While both nations pursue stricter oversight and transparency, their broader policy trajectories differ. In India, regulatory tightening reinforces a restrictive environment focused on risk containment. In Japan, by contrast, the new compliance frameworks appear to be laying the groundwork for a broader economic embrace of digital assets.

 

Japanese Finance Minister Satsuki Katayama, speaking at the Tokyo Stock Exchange last week, framed 2026 as the “inaugural year of digital.” Unlike her Indian counterparts, who remain wary of private crypto assets, Katayama argued that established market infrastructure should play a larger role in adoption. Pointing to the U.S. market, she suggested Japan could move toward exchange-traded funds (ETFs) and integration with stock and commodity exchanges to capture the benefits of blockchain-based assets.

 

This pro-growth shift is reinforced by the prospect of fiscal relief. Tokyo is considering an overhaul that would reclassify crypto gains—currently taxed as miscellaneous income at rates of up to 55%—to a flat 20%, aligning them with stocks.
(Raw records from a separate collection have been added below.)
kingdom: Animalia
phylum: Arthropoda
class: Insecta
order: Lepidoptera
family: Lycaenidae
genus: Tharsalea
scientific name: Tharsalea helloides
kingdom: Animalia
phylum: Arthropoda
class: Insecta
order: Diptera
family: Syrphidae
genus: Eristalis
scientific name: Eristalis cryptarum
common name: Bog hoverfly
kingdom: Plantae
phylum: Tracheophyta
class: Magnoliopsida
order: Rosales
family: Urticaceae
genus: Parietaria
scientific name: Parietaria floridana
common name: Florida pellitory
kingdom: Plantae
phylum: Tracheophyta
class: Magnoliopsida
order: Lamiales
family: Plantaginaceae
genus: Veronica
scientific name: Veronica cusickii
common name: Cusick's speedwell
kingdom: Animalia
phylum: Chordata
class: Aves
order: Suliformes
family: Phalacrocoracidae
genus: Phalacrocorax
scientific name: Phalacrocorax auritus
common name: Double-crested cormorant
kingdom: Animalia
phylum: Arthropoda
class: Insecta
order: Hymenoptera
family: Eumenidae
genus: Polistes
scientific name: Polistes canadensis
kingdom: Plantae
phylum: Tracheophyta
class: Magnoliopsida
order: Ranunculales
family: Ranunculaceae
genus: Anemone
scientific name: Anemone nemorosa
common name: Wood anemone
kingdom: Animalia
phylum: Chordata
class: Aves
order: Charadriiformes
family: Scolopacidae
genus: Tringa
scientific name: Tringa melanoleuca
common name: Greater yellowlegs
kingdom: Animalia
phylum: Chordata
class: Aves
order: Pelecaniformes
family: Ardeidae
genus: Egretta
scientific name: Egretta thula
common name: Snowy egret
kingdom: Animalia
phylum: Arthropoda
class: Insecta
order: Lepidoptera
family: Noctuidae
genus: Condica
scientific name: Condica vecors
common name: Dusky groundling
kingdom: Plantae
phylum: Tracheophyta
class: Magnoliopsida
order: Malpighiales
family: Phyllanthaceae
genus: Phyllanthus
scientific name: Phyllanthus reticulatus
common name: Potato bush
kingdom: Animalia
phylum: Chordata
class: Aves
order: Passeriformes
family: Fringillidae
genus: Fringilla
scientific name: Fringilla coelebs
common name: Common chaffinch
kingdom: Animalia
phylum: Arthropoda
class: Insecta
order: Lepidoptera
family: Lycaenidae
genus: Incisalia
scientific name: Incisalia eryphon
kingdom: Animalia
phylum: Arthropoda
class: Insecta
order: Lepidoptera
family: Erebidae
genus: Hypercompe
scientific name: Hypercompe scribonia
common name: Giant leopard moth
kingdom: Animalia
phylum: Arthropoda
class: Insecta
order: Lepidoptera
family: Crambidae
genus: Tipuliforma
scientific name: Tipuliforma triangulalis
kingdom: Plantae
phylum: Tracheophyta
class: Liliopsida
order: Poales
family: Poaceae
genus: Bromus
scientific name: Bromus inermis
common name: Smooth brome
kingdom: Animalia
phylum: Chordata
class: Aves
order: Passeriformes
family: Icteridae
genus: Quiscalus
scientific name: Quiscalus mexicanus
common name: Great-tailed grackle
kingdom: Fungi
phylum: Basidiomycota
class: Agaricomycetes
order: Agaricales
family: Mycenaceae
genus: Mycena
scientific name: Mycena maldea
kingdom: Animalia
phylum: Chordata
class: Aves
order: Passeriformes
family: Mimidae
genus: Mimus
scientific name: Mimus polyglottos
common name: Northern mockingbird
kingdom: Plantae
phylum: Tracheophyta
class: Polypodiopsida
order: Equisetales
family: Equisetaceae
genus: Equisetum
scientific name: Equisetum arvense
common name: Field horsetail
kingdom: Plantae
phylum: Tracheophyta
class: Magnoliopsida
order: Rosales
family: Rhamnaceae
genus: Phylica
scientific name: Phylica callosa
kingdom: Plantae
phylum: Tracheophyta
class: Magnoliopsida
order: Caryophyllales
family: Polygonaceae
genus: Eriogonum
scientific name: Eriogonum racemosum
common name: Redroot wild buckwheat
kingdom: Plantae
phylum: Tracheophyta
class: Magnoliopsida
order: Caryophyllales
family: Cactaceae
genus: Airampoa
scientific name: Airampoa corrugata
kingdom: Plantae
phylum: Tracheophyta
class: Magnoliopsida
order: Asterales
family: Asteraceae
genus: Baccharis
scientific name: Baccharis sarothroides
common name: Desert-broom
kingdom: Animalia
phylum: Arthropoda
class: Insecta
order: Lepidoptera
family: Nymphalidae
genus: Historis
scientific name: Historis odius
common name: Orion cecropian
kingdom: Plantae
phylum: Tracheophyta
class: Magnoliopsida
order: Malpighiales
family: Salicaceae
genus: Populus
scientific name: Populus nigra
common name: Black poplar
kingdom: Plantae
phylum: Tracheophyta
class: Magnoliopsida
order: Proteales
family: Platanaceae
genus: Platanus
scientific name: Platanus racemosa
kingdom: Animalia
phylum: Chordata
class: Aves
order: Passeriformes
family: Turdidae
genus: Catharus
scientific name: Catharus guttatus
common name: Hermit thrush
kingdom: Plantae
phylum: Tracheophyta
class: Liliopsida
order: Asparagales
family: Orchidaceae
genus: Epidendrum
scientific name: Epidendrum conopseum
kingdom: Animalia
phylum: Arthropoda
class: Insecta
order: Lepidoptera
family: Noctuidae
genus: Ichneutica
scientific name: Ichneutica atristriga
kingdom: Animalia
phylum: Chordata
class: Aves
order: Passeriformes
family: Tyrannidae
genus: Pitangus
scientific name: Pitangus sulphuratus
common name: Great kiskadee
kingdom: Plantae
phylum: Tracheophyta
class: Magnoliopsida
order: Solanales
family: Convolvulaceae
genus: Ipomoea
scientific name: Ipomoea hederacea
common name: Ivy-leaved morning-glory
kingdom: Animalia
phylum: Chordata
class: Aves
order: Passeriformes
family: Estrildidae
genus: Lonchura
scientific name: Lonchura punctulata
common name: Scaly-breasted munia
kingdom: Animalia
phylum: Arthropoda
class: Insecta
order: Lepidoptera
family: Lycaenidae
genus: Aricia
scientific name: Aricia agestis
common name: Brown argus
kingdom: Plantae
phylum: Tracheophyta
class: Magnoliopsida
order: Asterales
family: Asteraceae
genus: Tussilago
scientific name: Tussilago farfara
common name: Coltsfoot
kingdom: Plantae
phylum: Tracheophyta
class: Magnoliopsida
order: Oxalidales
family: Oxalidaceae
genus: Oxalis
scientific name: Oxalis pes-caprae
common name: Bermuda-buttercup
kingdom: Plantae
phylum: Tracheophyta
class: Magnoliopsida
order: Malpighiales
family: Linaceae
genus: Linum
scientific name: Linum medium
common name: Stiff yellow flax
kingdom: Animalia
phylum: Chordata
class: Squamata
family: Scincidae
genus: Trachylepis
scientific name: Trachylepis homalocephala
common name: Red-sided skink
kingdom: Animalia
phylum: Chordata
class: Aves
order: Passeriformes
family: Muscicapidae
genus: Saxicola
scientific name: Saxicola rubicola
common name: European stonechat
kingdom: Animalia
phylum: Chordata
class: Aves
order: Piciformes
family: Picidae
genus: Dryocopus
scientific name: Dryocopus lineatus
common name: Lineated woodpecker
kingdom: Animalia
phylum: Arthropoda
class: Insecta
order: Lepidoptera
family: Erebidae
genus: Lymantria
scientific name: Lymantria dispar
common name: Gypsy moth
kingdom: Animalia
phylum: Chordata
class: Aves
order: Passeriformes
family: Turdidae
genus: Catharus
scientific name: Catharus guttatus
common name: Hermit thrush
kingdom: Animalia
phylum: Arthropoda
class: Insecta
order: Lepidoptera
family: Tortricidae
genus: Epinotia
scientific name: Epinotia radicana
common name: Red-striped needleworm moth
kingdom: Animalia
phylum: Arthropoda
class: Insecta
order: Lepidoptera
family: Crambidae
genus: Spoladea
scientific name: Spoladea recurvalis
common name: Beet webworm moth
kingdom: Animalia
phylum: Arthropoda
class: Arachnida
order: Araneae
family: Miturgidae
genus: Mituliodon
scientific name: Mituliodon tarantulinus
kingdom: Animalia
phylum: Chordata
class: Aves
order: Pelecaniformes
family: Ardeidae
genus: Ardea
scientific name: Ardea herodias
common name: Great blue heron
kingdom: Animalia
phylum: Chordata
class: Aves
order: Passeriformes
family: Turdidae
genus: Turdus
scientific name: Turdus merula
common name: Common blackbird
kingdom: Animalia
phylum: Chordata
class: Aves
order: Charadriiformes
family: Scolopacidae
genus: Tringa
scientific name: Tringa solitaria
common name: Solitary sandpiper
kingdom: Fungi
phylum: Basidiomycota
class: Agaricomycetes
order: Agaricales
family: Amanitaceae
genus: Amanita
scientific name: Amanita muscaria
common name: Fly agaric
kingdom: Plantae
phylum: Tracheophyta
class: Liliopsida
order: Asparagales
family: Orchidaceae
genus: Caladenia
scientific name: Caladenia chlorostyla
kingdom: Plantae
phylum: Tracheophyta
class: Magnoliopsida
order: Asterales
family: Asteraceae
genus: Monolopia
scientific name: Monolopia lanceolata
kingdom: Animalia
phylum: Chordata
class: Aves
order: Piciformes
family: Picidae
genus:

The changes, however, are not expected to take effect until 2028, given the extent of the required legal and regulatory revisions.

 

India, meanwhile, has indicated that it plans to adopt CARF by 2027, suggesting that its current emphasis on domestic controls may eventually be supplemented by deeper international cooperation—bringing offshore crypto activity more firmly into the view of tax authorities.